Dawson slapped his back. “That’s great.”
“Yeah,” Braden agreed. “Let’s go to the Filling Station and celebrate.”
Wyatt and Dawson laughed like they used to when Cody had ignorantly suggested drinks upon returning to Northern Lakes after a long absence. He understood now why he had been the last person they’d wanted to spend any more time with after 24/7 shifts. Now he knew how badly they wanted—they needed—to be with the women they loved. And he joined in their laughter.
“Not now, boss,” he said.
He had to get home to Serena. He had missed her too much. Hell, he’d even missed that house of hers. But before they could head out of the conference room, sirens blared.
Wyatt cursed as frustration overwhelmed him. “We just got back. We should let the volunteers handle this one.”
But even before he heard the address of the fire, Cody knew where it was. This was why he hadn’t wanted to leave Nor
thern Lakes—because he’d known the arsonist was still out there, waiting to strike again. Waiting to hit him where it would hurt the most: Serena.
*
IT HAD BEEN so hot and dry again that the woods surrounding the house could catch fire, too.
Had Serena gotten Mrs.
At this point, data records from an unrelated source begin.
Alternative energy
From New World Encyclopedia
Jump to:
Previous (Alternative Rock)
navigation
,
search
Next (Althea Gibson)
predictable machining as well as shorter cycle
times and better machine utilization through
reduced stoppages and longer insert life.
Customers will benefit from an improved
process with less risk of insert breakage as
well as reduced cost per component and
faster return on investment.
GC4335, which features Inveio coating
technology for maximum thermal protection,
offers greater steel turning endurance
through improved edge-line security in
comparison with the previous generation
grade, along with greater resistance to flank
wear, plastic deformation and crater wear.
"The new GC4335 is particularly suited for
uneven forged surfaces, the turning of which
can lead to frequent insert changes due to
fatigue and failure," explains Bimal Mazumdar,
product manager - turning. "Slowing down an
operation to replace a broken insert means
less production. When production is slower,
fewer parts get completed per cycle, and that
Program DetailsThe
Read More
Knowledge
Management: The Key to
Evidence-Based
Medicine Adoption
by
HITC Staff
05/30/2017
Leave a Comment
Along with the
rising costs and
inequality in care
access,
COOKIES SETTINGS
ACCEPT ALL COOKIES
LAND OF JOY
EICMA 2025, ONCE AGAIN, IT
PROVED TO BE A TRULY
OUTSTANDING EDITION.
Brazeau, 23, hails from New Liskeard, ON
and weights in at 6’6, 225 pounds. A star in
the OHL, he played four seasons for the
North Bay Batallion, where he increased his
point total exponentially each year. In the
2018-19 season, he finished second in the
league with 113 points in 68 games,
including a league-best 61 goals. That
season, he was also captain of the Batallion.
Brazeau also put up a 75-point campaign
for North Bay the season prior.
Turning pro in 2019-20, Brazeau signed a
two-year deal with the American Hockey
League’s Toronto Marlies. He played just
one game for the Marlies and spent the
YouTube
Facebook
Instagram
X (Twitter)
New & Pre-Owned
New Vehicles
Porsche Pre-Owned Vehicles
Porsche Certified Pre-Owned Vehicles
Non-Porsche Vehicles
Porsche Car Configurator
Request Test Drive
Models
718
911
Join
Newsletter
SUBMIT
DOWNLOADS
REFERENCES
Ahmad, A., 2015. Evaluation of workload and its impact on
Gulliver and Mr. Stehouwer far enough away? Would they be safe where she had left them, leaning on each other, in the middle of the street? Her heart pounded with fear and concern.
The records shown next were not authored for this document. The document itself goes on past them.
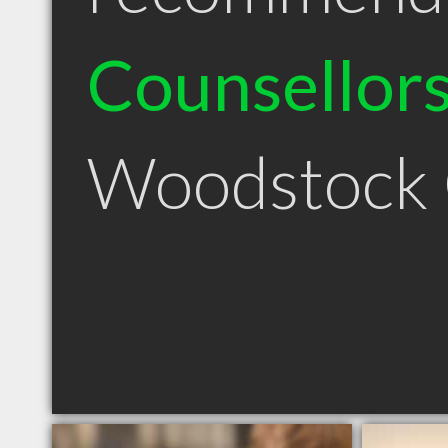
Counsellor
Woodstock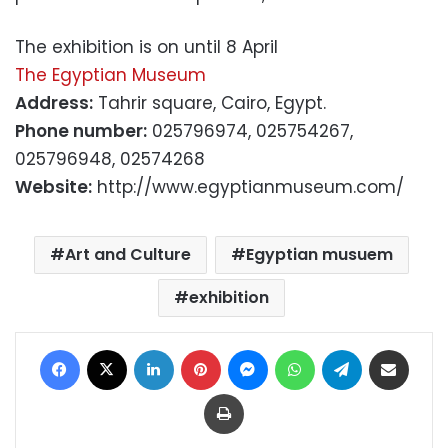
The exhibition is on until 8 April
The Egyptian Museum
Address:
Tahrir square, Cairo, Egypt.
Phone number:
025796974, 025754267,
025796948, 02574268
Website:
http://www.egyptianmuseum.com/
Art and Culture
Egyptian musuem
exhibition
Facebook
X
LinkedIn
Pinterest
Messenger
WhatsApp
Telegram
Share via Email
Print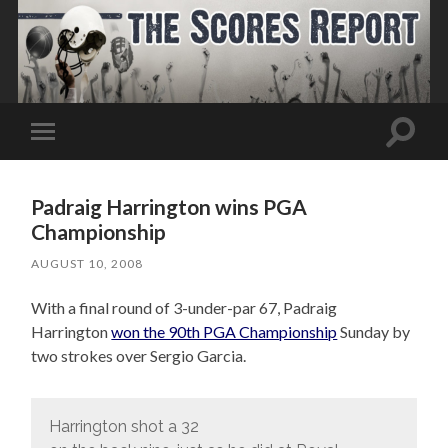
Toggle
Toggle
search
mobile
field
menu
Padraig Harrington wins PGA
Championship
AUGUST 10, 2008
With a final round of 3-under-par 67, Padraig
Harrington
won the 90th PGA Championship
Sunday by
two strokes over Sergio Garcia.
Harrington shot a 32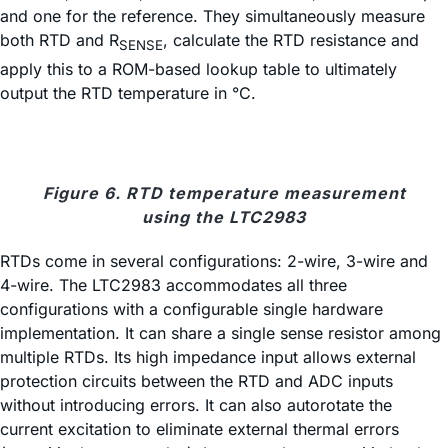
and one for the reference. They simultaneously measure
both RTD and R
, calculate the RTD resistance and
SENSE
apply this to a ROM-based lookup table to ultimately
output the RTD temperature in °C.
Figure 6. RTD temperature measurement
using the LTC2983
RTDs come in several configurations: 2-wire, 3-wire and
4-wire. The LTC2983 accommodates all three
configurations with a configurable single hardware
implementation. It can share a single sense resistor among
multiple RTDs. Its high impedance input allows external
protection circuits between the RTD and ADC inputs
without introducing errors. It can also autorotate the
current excitation to eliminate external thermal errors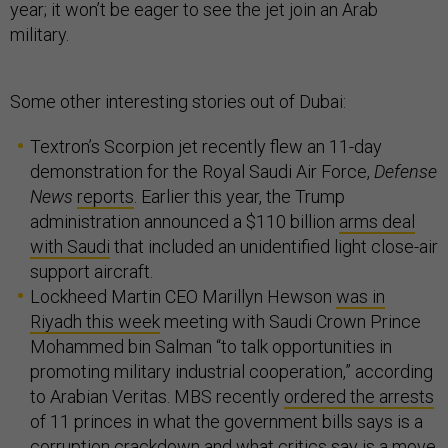
year; it won’t be eager to see the jet join an Arab
military.
Some other interesting stories out of Dubai:
Textron’s Scorpion jet recently flew an 11-day
demonstration for the Royal Saudi Air Force,
Defense
News
reports
. Earlier this year, the Trump
administration announced a $110 billion
arms deal
with Saudi
that included an unidentified light close-air
support aircraft.
Lockheed Martin CEO Marillyn Hewson
was in
Riyadh this week
meeting with Saudi Crown Prince
Mohammed bin Salman “to talk opportunities in
promoting military industrial cooperation,” according
to Arabian Veritas. MBS recently
ordered the arrests
of 11 princes in what the government bills says is a
corruption crackdown and what critics say is a move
Maybe help would come soon. She had called 911. They might arrive in time to help the older couple but not her other boarders.
“Stanley!” she cried out for the teenager as she headed up the steps to the front porch. Smoke rose from the house—burning through the hole in the roof where her quarters had once been. The attic was nearly gone now.
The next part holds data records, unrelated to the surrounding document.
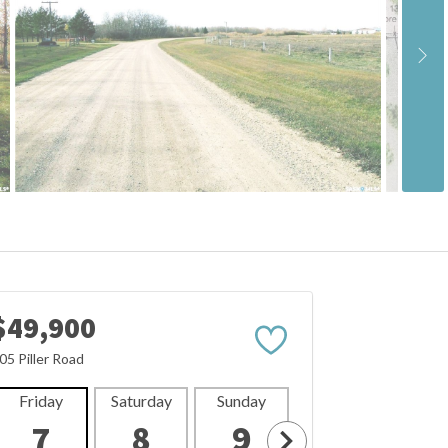
$49,900
05 Piller Road
Friday
Saturday
Sunday
Monday
Tues
7
8
9
10
1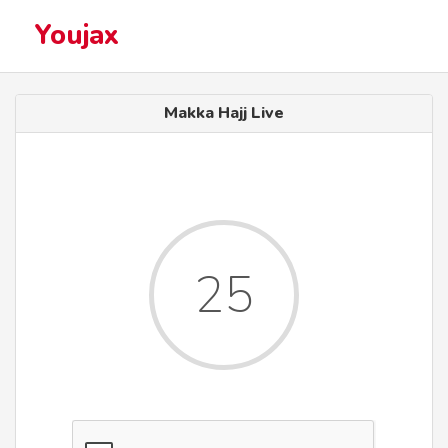
Youjax
Makka Hajj Live
25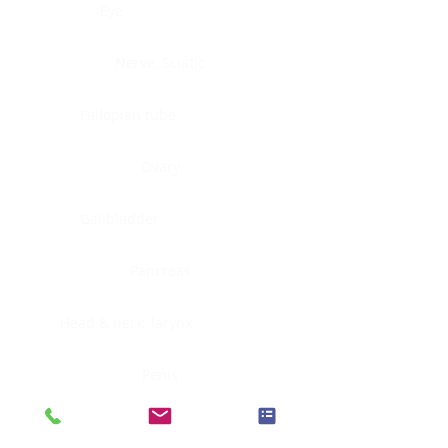
Eye
Nerve, Sciatic
Fallopian tube
Ovary
Gallbladder
Pancreas
Head & neck, larynx
Penis
Head & neck, nasopharynx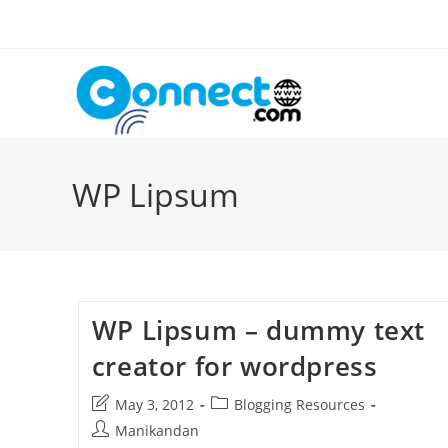
Skip
to
content
WP Lipsum
WP Lipsum – dummy text
creator for wordpress
Post
Post
May 3, 2012
Blogging Resources
last
category:
Post
Manikandan
modified: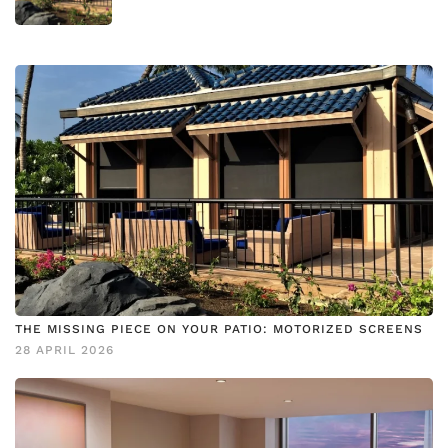
THE MISSING PIECE ON YOUR PATIO: MOTORIZED SCREENS
28 APRIL 2026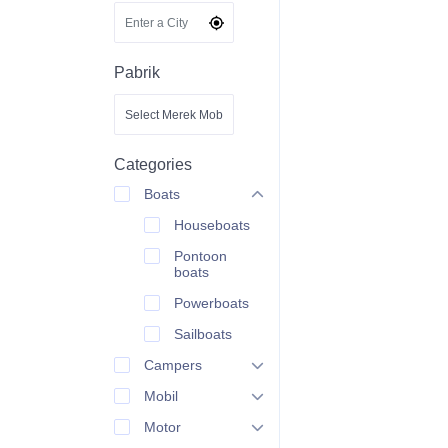
Pabrik
Categories
Boats
Houseboats
Pontoon
boats
Powerboats
Sailboats
Campers
Mobil
Motor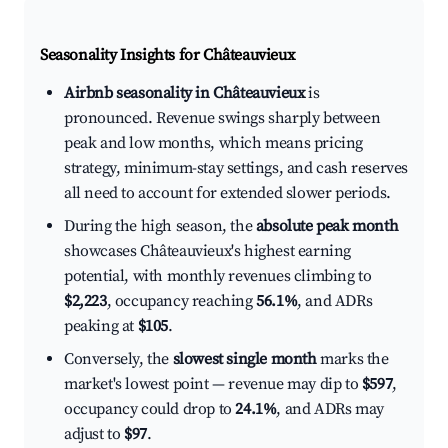
Seasonality Insights for Châteauvieux
Airbnb seasonality in Châteauvieux
is
pronounced. Revenue swings sharply between
peak and low months, which means pricing
strategy, minimum-stay settings, and cash reserves
all need to account for extended slower periods.
During the high season, the
absolute peak month
showcases Châteauvieux's highest earning
potential, with monthly revenues climbing to
$2,223
, occupancy reaching
56.1%
, and ADRs
peaking at
$105
.
Conversely, the
slowest single month
marks the
market's lowest point — revenue may dip to
$597
,
occupancy could drop to
24.1%
, and ADRs may
adjust to
$97
.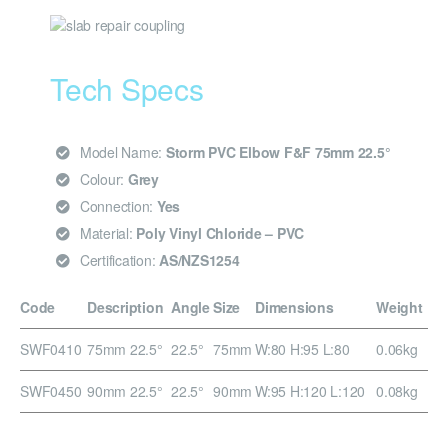
Tech Specs
Model Name:
Storm PVC Elbow F&F 75mm 22.5°
Colour:
Grey
Connection:
Yes
Material:
Poly Vinyl Chloride – PVC
Certification:
AS/NZS1254
Code
Description
Angle
Size
Dimensions
Weight
SWF0410
75mm 22.5°
22.5°
75mm
W:80 H:95 L:80
0.06kg
SWF0450
90mm 22.5°
22.5°
90mm
W:95 H:120 L:120
0.08kg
The fire must have started there. As she stepped inside, smoke billowed down the stairwell and sparks rained from the ceiling. The wires were burning inside the walls, spreading the fire even more. She ducked the glowing embers and coughed and sputtered.
But she couldn’t leave—not without Stanley.
Mr. Tremont must not have been home when the fire started. His rental car wasn’t in the circular driveway. But Stanley’s old beater was. And when she’d been helping Mr. Stehouwer out, she had seen Stanley run back inside. She knew why when she heard the barking and the whimpering.
“Stanley!” she yelled. “Annie!”
The barking echoed down the stairwell. The dog had to be on the floor above. And the frantic sound of her barking suggested she was trapped.
Since Cody had left, the boy and the dog were solely her responsibility now. She had to make sure they were all right. She had a cloth in her hand—the damp one she’d held over Mr. Stehouwer’s face when she’d helped him from the house. He’d pressed it back into her hand when she’d left him. It was almost dry now. It wouldn’t provide much protection. But she held it over her face as she headed up the steps.
The wood creaked ominously beneath her. So did the ceiling above her. She feared the whole house was about to collapse on top of her. Tears stung her eyes, but it wasn’t just because of the smoke.
She was scared that she was about to die without ever telling Cody how much she loved him. She would have told Mrs. Gulliver or Mr. Stehouwer to let him know. But she had promised them that she would be right back—and that she would have Stanley and the dog with her.